The general fund dollars account for approximately 26% of the NDUS’ total $2.6 billion operational budget. The remaining budget is comprised of tuition, auxiliary revenues, state and federal grants, and other local revenue funds. The 2019-21 ongoing operational budget was $2.5 billion.
“We thank the legislators who worked hard to pass an overall balanced budget. We appreciate their efforts and thank them for their service to North Dakota and how they took care of students,” said NDUS Chancellor Mark Hagerott. “Higher education invests in knowledge and for the whole state. Higher education directly influences students as well as the workplaces that hire them. We work toward the betterment of the entire state and in making higher education a priority, and we know legislators across the state see how higher education serves their own communities.”
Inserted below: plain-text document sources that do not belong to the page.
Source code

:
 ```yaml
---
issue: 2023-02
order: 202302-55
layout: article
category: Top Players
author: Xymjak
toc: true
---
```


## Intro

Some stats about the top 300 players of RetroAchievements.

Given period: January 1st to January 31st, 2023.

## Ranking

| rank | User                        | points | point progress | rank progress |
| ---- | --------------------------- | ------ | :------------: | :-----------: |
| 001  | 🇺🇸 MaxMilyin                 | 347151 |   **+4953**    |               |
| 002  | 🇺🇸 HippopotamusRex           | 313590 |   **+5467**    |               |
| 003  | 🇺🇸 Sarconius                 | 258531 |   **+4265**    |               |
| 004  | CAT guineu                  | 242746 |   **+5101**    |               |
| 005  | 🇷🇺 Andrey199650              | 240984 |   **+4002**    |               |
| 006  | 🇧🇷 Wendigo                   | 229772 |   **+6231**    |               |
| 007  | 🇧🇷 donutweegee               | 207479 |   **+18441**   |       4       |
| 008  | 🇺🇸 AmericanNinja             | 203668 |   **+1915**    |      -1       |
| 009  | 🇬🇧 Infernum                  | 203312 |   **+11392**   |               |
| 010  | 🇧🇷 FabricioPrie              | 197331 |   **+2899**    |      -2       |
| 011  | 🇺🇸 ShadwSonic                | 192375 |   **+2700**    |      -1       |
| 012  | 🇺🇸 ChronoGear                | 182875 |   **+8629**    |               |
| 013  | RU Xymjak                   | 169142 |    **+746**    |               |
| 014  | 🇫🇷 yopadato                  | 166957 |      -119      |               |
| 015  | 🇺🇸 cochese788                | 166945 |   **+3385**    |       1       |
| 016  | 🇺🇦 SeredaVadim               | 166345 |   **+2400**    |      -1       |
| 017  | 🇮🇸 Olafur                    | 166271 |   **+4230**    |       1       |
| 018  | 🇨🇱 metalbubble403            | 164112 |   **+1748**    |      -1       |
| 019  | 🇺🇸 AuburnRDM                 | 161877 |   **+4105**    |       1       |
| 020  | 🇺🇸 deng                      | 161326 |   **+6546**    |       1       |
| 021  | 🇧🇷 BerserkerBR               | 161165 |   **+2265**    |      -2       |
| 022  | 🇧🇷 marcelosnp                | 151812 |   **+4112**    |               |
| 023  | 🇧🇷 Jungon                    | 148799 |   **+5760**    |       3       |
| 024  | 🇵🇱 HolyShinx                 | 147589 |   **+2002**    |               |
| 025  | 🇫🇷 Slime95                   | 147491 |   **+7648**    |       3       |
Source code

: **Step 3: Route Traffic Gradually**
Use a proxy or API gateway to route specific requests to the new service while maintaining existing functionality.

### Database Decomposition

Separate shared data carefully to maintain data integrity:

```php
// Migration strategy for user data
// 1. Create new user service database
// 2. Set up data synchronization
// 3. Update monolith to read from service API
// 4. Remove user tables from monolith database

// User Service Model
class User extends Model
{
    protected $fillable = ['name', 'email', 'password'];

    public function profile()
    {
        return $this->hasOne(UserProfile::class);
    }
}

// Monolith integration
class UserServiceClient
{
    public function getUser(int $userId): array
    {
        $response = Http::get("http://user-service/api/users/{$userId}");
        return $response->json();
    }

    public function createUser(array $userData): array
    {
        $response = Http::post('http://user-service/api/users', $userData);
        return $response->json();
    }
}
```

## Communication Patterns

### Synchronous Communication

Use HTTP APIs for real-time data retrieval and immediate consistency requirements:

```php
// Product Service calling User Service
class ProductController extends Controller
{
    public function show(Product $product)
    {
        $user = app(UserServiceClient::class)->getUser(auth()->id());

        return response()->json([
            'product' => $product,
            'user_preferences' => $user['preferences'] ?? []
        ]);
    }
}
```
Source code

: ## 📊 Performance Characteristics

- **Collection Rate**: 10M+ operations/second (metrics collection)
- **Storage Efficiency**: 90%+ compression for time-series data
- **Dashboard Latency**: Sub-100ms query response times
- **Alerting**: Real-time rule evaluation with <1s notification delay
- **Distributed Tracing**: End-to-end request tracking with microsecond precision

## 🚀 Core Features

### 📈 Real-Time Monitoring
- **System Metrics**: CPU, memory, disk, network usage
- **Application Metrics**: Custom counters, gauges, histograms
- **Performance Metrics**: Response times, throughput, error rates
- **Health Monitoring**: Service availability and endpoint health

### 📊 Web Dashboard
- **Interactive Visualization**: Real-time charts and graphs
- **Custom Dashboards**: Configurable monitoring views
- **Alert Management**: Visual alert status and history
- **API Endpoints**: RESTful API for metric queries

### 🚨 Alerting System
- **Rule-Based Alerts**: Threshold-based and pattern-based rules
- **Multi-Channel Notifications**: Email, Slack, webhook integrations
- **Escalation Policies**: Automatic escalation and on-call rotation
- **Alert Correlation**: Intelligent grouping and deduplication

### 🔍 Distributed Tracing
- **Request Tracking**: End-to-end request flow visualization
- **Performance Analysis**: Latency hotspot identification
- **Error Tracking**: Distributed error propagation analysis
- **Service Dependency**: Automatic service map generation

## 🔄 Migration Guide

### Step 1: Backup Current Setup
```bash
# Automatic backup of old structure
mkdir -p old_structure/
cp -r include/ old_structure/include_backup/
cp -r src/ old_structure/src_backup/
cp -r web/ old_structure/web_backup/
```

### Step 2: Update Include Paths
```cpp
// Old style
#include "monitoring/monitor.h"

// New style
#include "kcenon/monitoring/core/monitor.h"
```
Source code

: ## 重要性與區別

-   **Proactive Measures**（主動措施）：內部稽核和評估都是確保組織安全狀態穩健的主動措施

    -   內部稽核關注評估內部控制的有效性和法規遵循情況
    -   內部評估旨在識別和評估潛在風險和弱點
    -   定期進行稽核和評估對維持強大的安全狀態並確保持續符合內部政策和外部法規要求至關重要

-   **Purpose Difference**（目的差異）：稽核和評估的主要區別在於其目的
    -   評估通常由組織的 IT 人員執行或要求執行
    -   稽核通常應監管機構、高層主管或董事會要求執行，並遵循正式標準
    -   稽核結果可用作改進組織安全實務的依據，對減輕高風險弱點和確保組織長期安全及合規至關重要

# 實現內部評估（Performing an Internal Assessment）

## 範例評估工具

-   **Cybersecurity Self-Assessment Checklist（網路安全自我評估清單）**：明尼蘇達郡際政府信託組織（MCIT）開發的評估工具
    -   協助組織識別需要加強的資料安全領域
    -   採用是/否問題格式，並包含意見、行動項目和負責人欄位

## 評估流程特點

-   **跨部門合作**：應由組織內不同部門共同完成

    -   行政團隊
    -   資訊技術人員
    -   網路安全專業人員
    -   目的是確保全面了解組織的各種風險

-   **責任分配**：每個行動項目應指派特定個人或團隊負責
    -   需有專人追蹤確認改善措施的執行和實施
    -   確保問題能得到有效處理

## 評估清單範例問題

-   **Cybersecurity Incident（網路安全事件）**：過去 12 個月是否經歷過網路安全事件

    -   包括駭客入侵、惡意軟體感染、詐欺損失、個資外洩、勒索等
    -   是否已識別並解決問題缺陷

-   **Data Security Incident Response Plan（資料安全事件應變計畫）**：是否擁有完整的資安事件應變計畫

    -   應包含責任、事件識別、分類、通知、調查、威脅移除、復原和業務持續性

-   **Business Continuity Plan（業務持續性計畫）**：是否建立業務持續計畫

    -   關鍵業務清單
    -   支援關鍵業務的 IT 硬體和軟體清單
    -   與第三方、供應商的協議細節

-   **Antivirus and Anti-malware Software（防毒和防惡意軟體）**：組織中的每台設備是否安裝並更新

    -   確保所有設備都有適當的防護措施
The economic impact of the NDUS on the state has risen to an estimated $5.5 billion for Fiscal Year 2019, highlighting the overall benefit to the state for the investment in higher education. “The University system and its 11 institutions provide the state with an educated workforce ready to meet the challenges of an ever-changing work environment, provide outreach and continuing education programs for the state’s residents and businesses, and create and support employment opportunities through research, extension, and teaching activities, all of which provide economic benefits to enhance local and state economies,” said Hagerott.
The 2021-23 budget will have a direct impact on higher education institutions, employees, workforce initiatives, students and research.
Some of the key successes during the legislative session that will help benefit North Dakota’s higher education system include:
- Added $15.3 million for base funding formula model changes recommended by legislative interim committees that were developed with NDUS fiscal officers. These funds provide institutions with operating funds based upon successfully completed student credit hours.
- Financial aid funding was increased by $4.2 million to provide scholarships to all qualifying students for the Academic and CTE Scholarship program.
- Federal coronavirus capital projects include $70 million for a statewide career academy initiative grant program for school districts, $5 million for UND’s airport apron project and $4 million for DSU’s Pulver Hall project.
- $78.5 million state funds for critical capital projects, including NDSU Agricultural Products Development Center, DCB Center for Rural Health Renovation, LRSC Precision agriculture building, MaSU’s natural gas conversion project and UND Space Command initiative.
- Added $1.4 million for the Nursing Education Consortium.
- Added $150,000 for Math Pathways program.
- A compensation package that included an average salary increase of 1.5% with a minimum of $100 per month per employee the first year of the biennium, and 2% the next year in addition to sustaining fully funded health insurance for employees.